** START **

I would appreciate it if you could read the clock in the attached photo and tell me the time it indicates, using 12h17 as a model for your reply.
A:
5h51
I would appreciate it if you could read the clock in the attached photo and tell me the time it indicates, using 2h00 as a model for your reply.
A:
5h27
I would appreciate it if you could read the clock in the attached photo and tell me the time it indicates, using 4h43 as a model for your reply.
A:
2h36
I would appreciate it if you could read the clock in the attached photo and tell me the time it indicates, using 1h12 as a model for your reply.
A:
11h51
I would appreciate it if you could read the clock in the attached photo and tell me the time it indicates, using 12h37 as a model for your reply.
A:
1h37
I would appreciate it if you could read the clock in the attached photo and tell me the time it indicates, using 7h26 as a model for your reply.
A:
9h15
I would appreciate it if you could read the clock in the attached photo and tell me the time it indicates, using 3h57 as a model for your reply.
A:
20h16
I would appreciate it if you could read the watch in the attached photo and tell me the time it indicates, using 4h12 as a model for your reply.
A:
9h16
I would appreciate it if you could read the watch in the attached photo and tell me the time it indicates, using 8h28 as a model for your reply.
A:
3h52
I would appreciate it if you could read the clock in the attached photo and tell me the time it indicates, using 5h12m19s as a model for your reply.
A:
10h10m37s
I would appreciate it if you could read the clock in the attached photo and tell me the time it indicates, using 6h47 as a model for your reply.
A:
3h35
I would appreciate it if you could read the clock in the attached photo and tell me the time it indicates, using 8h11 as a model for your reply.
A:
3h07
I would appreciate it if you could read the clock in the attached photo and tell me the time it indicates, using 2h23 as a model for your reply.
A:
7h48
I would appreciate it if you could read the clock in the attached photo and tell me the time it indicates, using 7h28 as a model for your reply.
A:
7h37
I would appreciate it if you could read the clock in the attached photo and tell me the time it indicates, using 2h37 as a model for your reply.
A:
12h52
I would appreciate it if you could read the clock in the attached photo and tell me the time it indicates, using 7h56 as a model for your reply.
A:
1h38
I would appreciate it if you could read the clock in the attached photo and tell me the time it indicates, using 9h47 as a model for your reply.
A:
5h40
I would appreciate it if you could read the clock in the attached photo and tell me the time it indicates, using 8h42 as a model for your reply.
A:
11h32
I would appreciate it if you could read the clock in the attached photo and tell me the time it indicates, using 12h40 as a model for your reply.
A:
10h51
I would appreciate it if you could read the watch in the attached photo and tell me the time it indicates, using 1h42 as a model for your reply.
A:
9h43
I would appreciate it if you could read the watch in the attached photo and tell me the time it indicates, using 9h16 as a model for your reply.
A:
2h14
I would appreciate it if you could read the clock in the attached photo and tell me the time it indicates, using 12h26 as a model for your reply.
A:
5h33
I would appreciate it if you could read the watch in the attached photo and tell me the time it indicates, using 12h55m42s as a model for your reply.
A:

** END **

Required work :: Copy the entire listing above word for word, keeping every line in its original order.

Result of the task ::
I would appreciate it if you could read the clock in the attached photo and tell me the time it indicates, using 12h17 as a model for your reply.
A:
5h51
I would appreciate it if you could read the clock in the attached photo and tell me the time it indicates, using 2h00 as a model for your reply.
A:
5h27
I would appreciate it if you could read the clock in the attached photo and tell me the time it indicates, using 4h43 as a model for your reply.
A:
2h36
I would appreciate it if you could read the clock in the attached photo and tell me the time it indicates, using 1h12 as a model for your reply.
A:
11h51
I would appreciate it if you could read the clock in the attached photo and tell me the time it indicates, using 12h37 as a model for your reply.
A:
1h37
I would appreciate it if you could read the clock in the attached photo and tell me the time it indicates, using 7h26 as a model for your reply.
A:
9h15
I would appreciate it if you could read the clock in the attached photo and tell me the time it indicates, using 3h57 as a model for your reply.
A:
20h16
I would appreciate it if you could read the watch in the attached photo and tell me the time it indicates, using 4h12 as a model for your reply.
A:
9h16
I would appreciate it if you could read the watch in the attached photo and tell me the time it indicates, using 8h28 as a model for your reply.
A:
3h52
I would appreciate it if you could read the clock in the attached photo and tell me the time it indicates, using 5h12m19s as a model for your reply.
A:
10h10m37s
I would appreciate it if you could read the clock in the attached photo and tell me the time it indicates, using 6h47 as a model for your reply.
A:
3h35
I would appreciate it if you could read the clock in the attached photo and tell me the time it indicates, using 8h11 as a model for your reply.
A:
3h07
I would appreciate it if you could read the clock in the attached photo and tell me the time it indicates, using 2h23 as a model for your reply.
A:
7h48
I would appreciate it if you could read the clock in the attached photo and tell me the time it indicates, using 7h28 as a model for your reply.
A:
7h37
I would appreciate it if you could read the clock in the attached photo and tell me the time it indicates, using 2h37 as a model for your reply.
A:
12h52
I would appreciate it if you could read the clock in the attached photo and tell me the time it indicates, using 7h56 as a model for your reply.
A:
1h38
I would appreciate it if you could read the clock in the attached photo and tell me the time it indicates, using 9h47 as a model for your reply.
A:
5h40
I would appreciate it if you could read the clock in the attached photo and tell me the time it indicates, using 8h42 as a model for your reply.
A:
11h32
I would appreciate it if you could read the clock in the attached photo and tell me the time it indicates, using 12h40 as a model for your reply.
A:
10h51
I would appreciate it if you could read the watch in the attached photo and tell me the time it indicates, using 1h42 as a model for your reply.
A:
9h43
I would appreciate it if you could read the watch in the attached photo and tell me the time it indicates, using 9h16 as a model for your reply.
A:
2h14
I would appreciate it if you could read the clock in the attached photo and tell me the time it indicates, using 12h26 as a model for your reply.
A:
5h33
I would appreciate it if you could read the watch in the attached photo and tell me the time it indicates, using 12h55m42s as a model for your reply.
A:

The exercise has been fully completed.